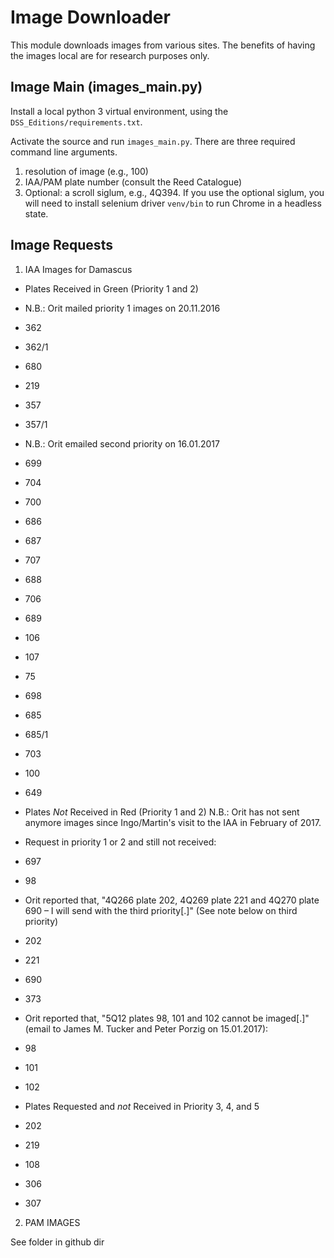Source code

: # Image Downloader

This module downloads images from various sites. The benefits of having the images local are for research purposes only.

## Image Main (images_main.py)

Install a local python 3 virtual environment, using the `DSS_Editions/requirements.txt`.

Activate the source and run `images_main.py`. There are three required command line arguments.

1. resolution of image (e.g., 100)
2. IAA/PAM plate number (consult the Reed Catalogue)
3. Optional: a scroll siglum, e.g., 4Q394. If you use the optional siglum, you will need to install selenium driver `venv/bin` to run Chrome in a headless state.

## Image Requests

1. IAA Images for Damascus

* Plates Received in Green (Priority 1 and 2)
* N.B.: Orit mailed priority 1 images on 20.11.2016
* 362
* 362/1
* 680
* 219
* 357
* 357/1
* N.B.: Orit emailed second priority on 16.01.2017
* 699
* 704
* 700
* 686
* 687
* 707
* 688
* 706
* 689
* 106
* 107
* 75
* 698
* 685
* 685/1
* 703
* 100
* 649

* Plates _Not_ Received in Red (Priority 1 and 2) N.B.: Orit has not sent anymore images since Ingo/Martin's visit to the IAA in February of 2017.
* Request in priority 1 or 2 and still not received:
* 697
* 98
* Orit reported that, "4Q266 plate 202, 4Q269 plate 221 and 4Q270 plate 690 – I will send with the third priority[.]" (See note below on third priority)
* 202
* 221
* 690
* 373

* Orit reported that, "5Q12 plates 98, 101 and 102 cannot be imaged[.]" (email to James M. Tucker and Peter Porzig on 15.01.2017):
* 98
* 101
* 102

* Plates Requested and _not_ Received in Priority 3, 4, and 5
* 202
* 219
* 108
* 306
* 307

2. PAM IMAGES

See folder in github dir
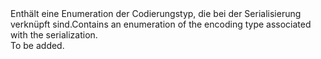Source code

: <Namespace Name="Microsoft.ServiceBus.Messaging.Amqp.Serialization">
  <Docs>
    <summary><span data-ttu-id="bfdc7-101">Enthält eine Enumeration der Codierungstyp, die bei der Serialisierung verknüpft sind.</span><span class="sxs-lookup"><span data-stu-id="bfdc7-101">Contains an enumeration of the encoding type associated with the serialization.</span></span></summary> 
    <remarks>To be added.</remarks>
  </Docs>
</Namespace>
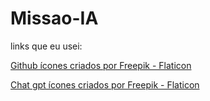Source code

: # Missao-IA
links que eu usei:

<a href="https://www.flaticon.com/br/icones-gratis/github" title="github ícones">Github ícones criados por Freepik - Flaticon</a>

<a href="https://www.flaticon.com/br/icones-gratis/chat-gpt" title="chat gpt ícones">Chat gpt ícones criados por Freepik - Flaticon</a>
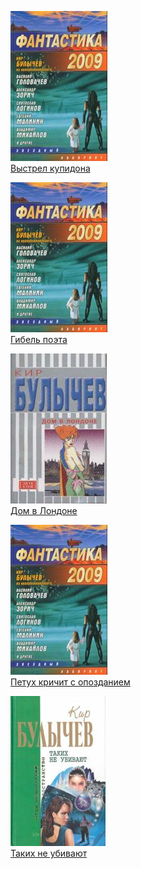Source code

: ![](Выстрел%20купидона.jpg)  
[Выстрел купидона](Выстрел%20купидона.md)

![](Гибель%20поэта.jpg)  
[Гибель поэта](Гибель%20поэта.md)

![](Дом%20в%20Лондоне.jpg)  
[Дом в Лондоне](Дом%20в%20Лондоне.md)

![](Петух%20кричит%20с%20опозданием.jpg)  
[Петух кричит с опозданием](Петух%20кричит%20с%20опозданием.md)

![](Таких%20не%20убивают.jpg)  
[Таких не убивают](Таких%20не%20убивают.md)
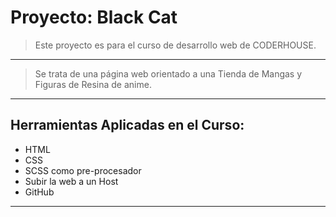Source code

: # Proyecto: Black Cat

> Este proyecto es para el curso de desarrollo web de CODERHOUSE. 

----
> Se trata de una página web orientado a una Tienda de Mangas y Figuras de Resina de anime.

----
## Herramientas Aplicadas en el Curso:
- HTML
- CSS
- SCSS como pre-procesador
- Subir la web a un Host
- GitHub
----
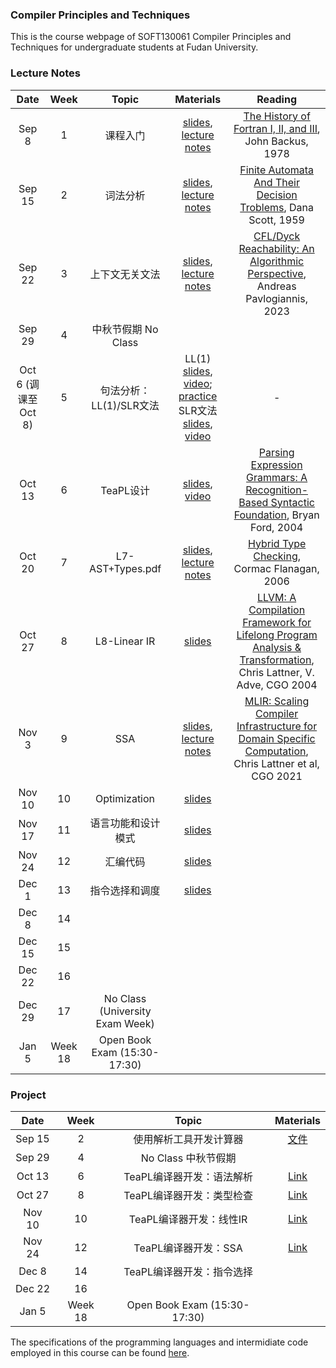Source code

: ### Compiler Principles and Techniques 
This is the course webpage of SOFT130061 Compiler Principles and Techniques for undergraduate students at Fudan University. 

### Lecture Notes

| Date | Week | Topic | Materials | Reading |
|:---------:|:---------:|:---------:|:------------------:|:----------------------------------:|
| Sep 8 | 1 | 课程入门 | [slides](slides/L1-课程入门.pdf), [lecture notes](notes/l1-intro.pdf)  | [The History of Fortran I, II, and III](reading/1-fortran.pdf), John Backus, 1978 |
| Sep 15 | 2 | 词法分析 | [slides](slides/L2-词法分析.pdf), [lecture notes](notes/l2-lex.pdf)  | [Finite Automata And Their Decision Troblems](reading/2-fa.pdf), Dana Scott, 1959 |
| Sep 22 | 3 | 上下文无关文法 | [slides](slides/L3-CFG.pdf), [lecture notes](notes/l3-cfg.pdf) | [CFL/Dyck Reachability: An Algorithmic Perspective](https://dl.acm.org/doi/abs/10.1145/3583660.3583664), Andreas Pavlogiannis, 2023 |
| Sep 29 | 4 | 中秋节假期 No Class | |  |
| Oct 6 (调课至 Oct 8) | 5 | 句法分析：LL(1)/SLR文法 |LL(1) [slides](slides/L4-LL1.pdf), [video](https://cloud.fudan.edu.cn/#routeview/s/7jqMEDbg); [practice](practice/first.htm) SLR文法 [slides](slides/L5-SLR.pdf), [video](https://cloud.fudan.edu.cn/#routeview/s/CeJ0VUFY)  | - |
| Oct 13 | 6 | TeaPL设计 | [slides](slides/L6-TeaPL设计.pdf), [video](https://cloud.fudan.edu.cn/#routeview/s/DwVePVAd) | [Parsing Expression Grammars: A Recognition-Based Syntactic Foundation](https://dl.acm.org/doi/abs/10.1145/964001.964011), Bryan Ford, 2004  |
| Oct 20 | 7 | L7-AST+Types.pdf | [slides](slides/L7-AST+Types.pdf), [lecture notes](notes/l7-ast.pdf) | [Hybrid Type Checking](https://dl.acm.org/doi/pdf/10.1145/1111037.1111059?casa_token=HYEFXqjwckkAAAAA:pC5t1mo-xoT71PL84SNQ4BNiCC2c1zojsNKZMUobQfVayJ-tNAMFQlYVtOHr0pXuOkiVwjS7KC8Z), Cormac Flanagan, 2006 |
| Oct 27 | 8 | L8-Linear IR | [slides](slides/L8-线性IR.pdf) | [LLVM: A Compilation Framework for Lifelong Program Analysis & Transformation](https://ieeexplore.ieee.org/abstract/document/1281665), Chris Lattner, V. Adve, CGO 2004 |
| Nov 3 | 9 | SSA | [slides](slides/L9-SSA.pdf), [lecture notes](notes/l9-ssa.pdf) | [MLIR: Scaling Compiler Infrastructure for Domain Specific Computation](https://ieeexplore.ieee.org/abstract/document/9370308), Chris Lattner et al, CGO 2021 | 
| Nov 10 | 10 | Optimization | [slides](slides/L10-IROpti.pdf) | |
| Nov 17 | 11 | 语言功能和设计模式 | [slides](slides/L11-语言More.pdf) | |
| Nov 24 | 12 | 汇编代码 | [slides](slides/L12-汇编代码.pdf) | |
| Dec 1 | 13 | 指令选择和调度 | [slides](slides/L13-指令选择和调度) | |
| Dec 8 | 14 | | | |
| Dec 15 | 15 | | | | 
| Dec 22 | 16 | | | |
| Dec 29 | 17 | No Class (University Exam Week) | | |
| Jan 5 | Week 18 | Open Book Exam (15:30-17:30) |  | |

### Project

| Date | Week | Topic | Materials |
|:---------:|:---------:|:------------------:|:----------------------------------:|
| Sep 15 | 2 | 使用解析工具开发计算器 | [文件](project/Assignment-1.zip) |
| Sep 29 | 4 | No Class 中秋节假期 |  |
| Oct 13 | 6 | TeaPL编译器开发：语法解析 | [Link](https://github.com/hxuhack/compiler_project/tree/assignment-2) |
| Oct 27 | 8 | TeaPL编译器开发：类型检查 | [Link](https://github.com/hxuhack/compiler_project/tree/ass-3-typecheck) |
| Nov 10 | 10 | TeaPL编译器开发：线性IR | [Link](https://github.com/hxuhack/compiler_project/blob/assignment4/src/assignment4.md) |
| Nov 24 | 12 | TeaPL编译器开发：SSA | [Link](https://github.com/hxuhack/compiler_project/tree/assignment5) |
| Dec 8 | 14 | TeaPL编译器开发：指令选择 | |
| Dec 22 | 16 | | |
| Jan 5 | Week 18 | Open Book Exam (15:30-17:30) |  |

The specifications of the programming languages and intermidiate code employed in this course can be found [here](teapl/README.md). 


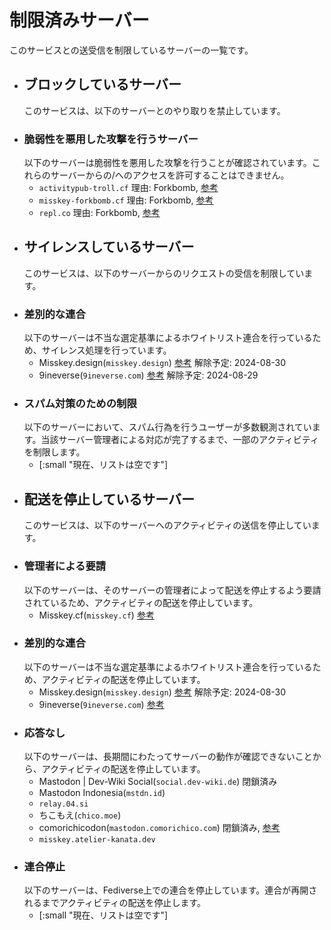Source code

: # 制限済みサーバー
このサービスとの送受信を制限しているサーバーの一覧です。
- ## ブロックしているサーバー
  このサービスは、以下のサーバーとのやり取りを禁止しています。
- ### 脆弱性を悪用した攻撃を行うサーバー
  以下のサーバーは脆弱性を悪用した攻撃を行うことが確認されています。これらのサーバーからの/へのアクセスを許可することはできません。
	- `activitypub-troll.cf`
	  理由: Forkbomb, [参考](https://misskey.io/notes/98bjfxxwv1)
	- `misskey-forkbomb.cf`
	  理由: Forkbomb, [参考](https://misskey.io/notes/98bjfxxwv1)
	- `repl.co`
	  理由: Forkbomb, [参考](https://misskey.io/notes/98bjfxxwv1)
- ## サイレンスしているサーバー
  このサービスは、以下のサーバーからのリクエストの受信を制限しています。
- ### 差別的な連合
  以下のサーバーは不当な選定基準によるホワイトリスト連合を行っているため、サイレンス処理を行っています。
	- Misskey.design(`misskey.design`)
	  [参考](https://misskey.design/notes/9prwvf7u6d)
	  解除予定: 2024-08-30
	- 9ineverse(`9ineverse.com`)
	  [参考](https://9ineverse.com/notes/9pt9tov37f)
	  解除予定: 2024-08-29
- ### スパム対策のための制限
  以下のサーバーにおいて、スパム行為を行うユーザーが多数観測されています。当該サーバー管理者による対応が完了するまで、一部のアクティビティを制限します。
	- [:small "現在、リストは空です"]
- ## 配送を停止しているサーバー
  このサービスは、以下のサーバーへのアクティビティの送信を停止しています。
- ### 管理者による要請
  以下のサーバーは、そのサーバーの管理者によって配送を停止するよう要請されているため、アクティビティの配送を停止しています。
	- Misskey.cf(`misskey.cf`)
	  [参考](https://misskey.io/notes/9gcdr0blkh)
- ### 差別的な連合
  以下のサーバーは不当な選定基準によるホワイトリスト連合を行っているため、アクティビティの配送を停止しています。
	- Misskey.design(`misskey.design`)
	  [参考](https://misskey.design/notes/9prwvf7u6d)
	  解除予定: 2024-08-30
	- 9ineverse(`9ineverse.com`)
	  [参考](https://9ineverse.com/notes/9qcf3o51m1)
- ### 応答なし
  以下のサーバーは、長期間にわたってサーバーの動作が確認できないことから、アクティビティの配送を停止しています。
	- Mastodon | Dev-Wiki Social(`social.dev-wiki.de`)
	  閉鎖済み
	- Mastodon Indonesia(`mstdn.id`)
	- `relay.04.si`
	- ちこもえ(`chico.moe`)
	- comorichicodon(`mastodon.comorichico.com`)
	  閉鎖済み, [参考](https://geoplanetary.net/notes/9ho0vj6o72)
	- `misskey.atelier-kanata.dev`
- ### 連合停止
  以下のサーバーは、Fediverse上での連合を停止しています。連合が再開されるまでアクティビティの配送を停止します。
	- [:small "現在、リストは空です"]
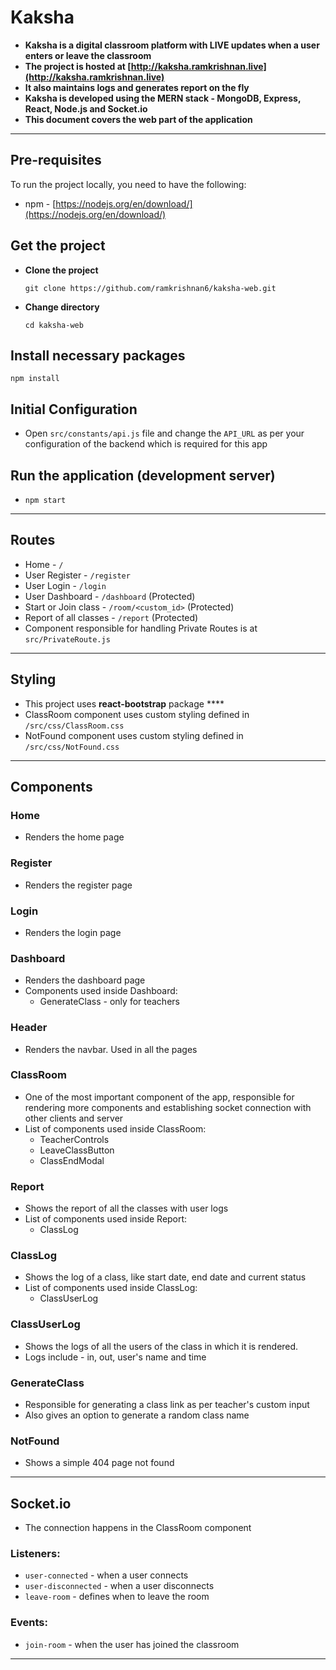 # Kaksha

-   **Kaksha is a digital classroom platform with LIVE updates when a user enters or leave the classroom**
-   **The project is hosted at [http://kaksha.ramkrishnan.live](http://kaksha.ramkrishnan.live)**
-   **It also maintains logs and generates report on the fly**
-   **Kaksha is developed using the MERN stack - MongoDB, Express, React, Node.js and Socket.io**
-   **This document covers the web part of the application**

---

## Pre-requisites

To run the project locally, you need to have the following:

-   npm - [https://nodejs.org/en/download/](https://nodejs.org/en/download/)

## Get the project

-   **Clone the project**

    `git clone https://github.com/ramkrishnan6/kaksha-web.git`

-   **Change directory**

    `cd kaksha-web`

## Install necessary packages

`npm install`

## Initial Configuration

-   Open `src/constants/api.js` file and change the `API_URL` as per your configuration of the backend which is required for this app

## Run the application (development server)

-   `npm start`

---

## Routes

-   Home - `/`
-   User Register - `/register`
-   User Login - `/login`
-   User Dashboard - `/dashboard` (Protected)
-   Start or Join class - `/room/<custom_id>` (Protected)
-   Report of all classes - `/report` (Protected)
-   Component responsible for handling Private Routes is at `src/PrivateRoute.js`

---

## Styling

-   This project uses **react-bootstrap** package \*\*\*\*
-   ClassRoom component uses custom styling defined in `/src/css/ClassRoom.css`
-   NotFound component uses custom styling defined in `/src/css/NotFound.css`

---

## Components

### Home

-   Renders the home page

### Register

-   Renders the register page

### Login

-   Renders the login page

### Dashboard

-   Renders the dashboard page
-   Components used inside Dashboard:
    -   GenerateClass - only for teachers

### Header

-   Renders the navbar. Used in all the pages

### ClassRoom

-   One of the most important component of the app, responsible for rendering more components and establishing socket connection with other clients and server
-   List of components used inside ClassRoom:
    -   TeacherControls
    -   LeaveClassButton
    -   ClassEndModal

### Report

-   Shows the report of all the classes with user logs
-   List of components used inside Report:
    -   ClassLog

### ClassLog

-   Shows the log of a class, like start date, end date and current status
-   List of components used inside ClassLog:
    -   ClassUserLog

### ClassUserLog

-   Shows the logs of all the users of the class in which it is rendered.
-   Logs include - in, out, user's name and time

### GenerateClass

-   Responsible for generating a class link as per teacher's custom input
-   Also gives an option to generate a random class name

### NotFound

-   Shows a simple 404 page not found

---

## Socket.io

-   The connection happens in the ClassRoom component

### Listeners:

-   `user-connected` - when a user connects
-   `user-disconnected` - when a user disconnects
-   `leave-room` - defines when to leave the room

### Events:

-   `join-room` - when the user has joined the classroom

---
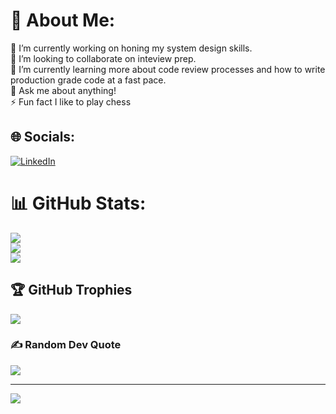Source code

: 
# 💫 About Me:
🔭 I’m currently working on honing my system design skills.<br>👯 I’m looking to collaborate on inteview prep.<br>🌱 I’m currently learning more about code review processes and how to write production grade code at a fast pace.<br>💬 Ask me about anything!<br>⚡ Fun fact I like to play chess


## 🌐 Socials:
[![LinkedIn](https://img.shields.io/badge/LinkedIn-%230077B5.svg?logo=linkedin&logoColor=white)](https://www.linkedin.com/in/ethan-delgado1/) 

# 📊 GitHub Stats:
![](https://github-readme-stats.vercel.app/api?username=ethan-delgado&theme=dark&hide_border=true&include_all_commits=false&count_private=false)<br/>
![](https://github-readme-streak-stats.herokuapp.com/?user=ethan-delgado&theme=dark&hide_border=true)<br/>
![](https://github-readme-stats.vercel.app/api/top-langs/?username=ethan-delgado&theme=dark&hide_border=true&include_all_commits=false&count_private=false&layout=compact)

## 🏆 GitHub Trophies
![](https://github-profile-trophy.vercel.app/?username=ethan-delgado&theme=discord&no-frame=true&no-bg=true&margin-w=4)

### ✍️ Random Dev Quote
![](https://quotes-github-readme.vercel.app/api?type=horizontal&theme=radical)

---
[![](https://visitcount.itsvg.in/api?id=ethan-delgado&icon=0&color=1)](https://visitcount.itsvg.in)
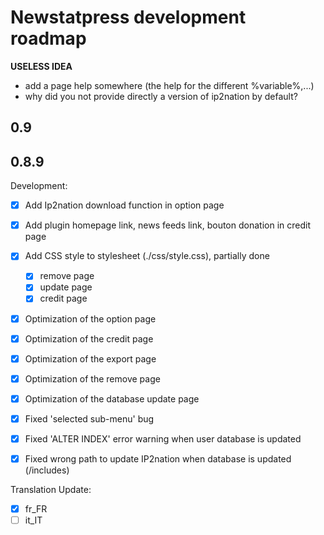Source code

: # Newstatpress development roadmap

**USELESS IDEA**
- add a page help somewhere (the help for the different %variable%,...)
- why did you not provide directly a version of ip2nation by default?

## 0.9

## 0.8.9

Development:
- [x] Add Ip2nation download function in option page
- [x] Add plugin homepage link, news feeds link, bouton donation in credit page
- [x] Add CSS style to stylesheet (./css/style.css), partially done
  - [x] remove page
  - [x] update page
  - [x] credit page
- [x] Optimization of the option page
- [x] Optimization of the credit page
- [x] Optimization of the export page
- [x] Optimization of the remove page
- [x] Optimization of the database update page
- [x] Fixed 'selected sub-menu' bug
- [x] Fixed 'ALTER INDEX' error warning when user database is updated
- [x] Fixed wrong path to update IP2nation when database is updated (/includes)


Translation Update:
- [x] fr_FR
- [ ] it_IT
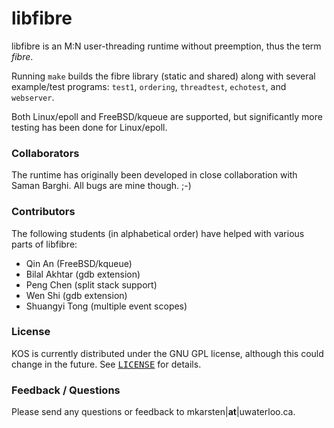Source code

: libfibre
========

libfibre is an M:N user-threading runtime without preemption, thus the term <i>fibre</i>.

Running `make` builds the fibre library (static and shared) along with several example/test programs: `test1`, `ordering`, `threadtest`, `echotest`, and `webserver`.

Both Linux/epoll and FreeBSD/kqueue are supported, but significantly more testing has been done for Linux/epoll.

### Collaborators

The runtime has originally been developed in close collaboration with Saman Barghi. All bugs are mine though. ;-)

### Contributors

The following students (in alphabetical order) have helped with various parts of libfibre:

- Qin An (FreeBSD/kqueue)
- Bilal Akhtar (gdb extension)
- Peng Chen (split stack support)
- Wen Shi (gdb extension)
- Shuangyi Tong (multiple event scopes)

### License

KOS is currently distributed under the GNU GPL license, although this could change in the future. See <tt>[LICENSE](LICENSE)</tt> for details.

### Feedback / Questions

Please send any questions or feedback to mkarsten|**at**|uwaterloo.ca.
-=-=-
== WORK REQUIRED ==
Reproduce the material verbatim, beginning at the line that contains "## Initial Configuration" and stopping after the line that contains "### GenerateClass".

== EXERCISE SOLUTION ==
## Initial Configuration

-   Open `src/constants/api.js` file and change the `API_URL` as per your configuration of the backend which is required for this app

## Run the application (development server)

-   `npm start`

---

## Routes

-   Home - `/`
-   User Register - `/register`
-   User Login - `/login`
-   User Dashboard - `/dashboard` (Protected)
-   Start or Join class - `/room/<custom_id>` (Protected)
-   Report of all classes - `/report` (Protected)
-   Component responsible for handling Private Routes is at `src/PrivateRoute.js`

---

## Styling

-   This project uses **react-bootstrap** package \*\*\*\*
-   ClassRoom component uses custom styling defined in `/src/css/ClassRoom.css`
-   NotFound component uses custom styling defined in `/src/css/NotFound.css`

---

## Components

### Home

-   Renders the home page

### Register

-   Renders the register page

### Login

-   Renders the login page

### Dashboard

-   Renders the dashboard page
-   Components used inside Dashboard:
    -   GenerateClass - only for teachers

### Header

-   Renders the navbar. Used in all the pages

### ClassRoom

-   One of the most important component of the app, responsible for rendering more components and establishing socket connection with other clients and server
-   List of components used inside ClassRoom:
    -   TeacherControls
    -   LeaveClassButton
    -   ClassEndModal

### Report

-   Shows the report of all the classes with user logs
-   List of components used inside Report:
    -   ClassLog

### ClassLog

-   Shows the log of a class, like start date, end date and current status
-   List of components used inside ClassLog:
    -   ClassUserLog

### ClassUserLog

-   Shows the logs of all the users of the class in which it is rendered.
-   Logs include - in, out, user's name and time

### GenerateClass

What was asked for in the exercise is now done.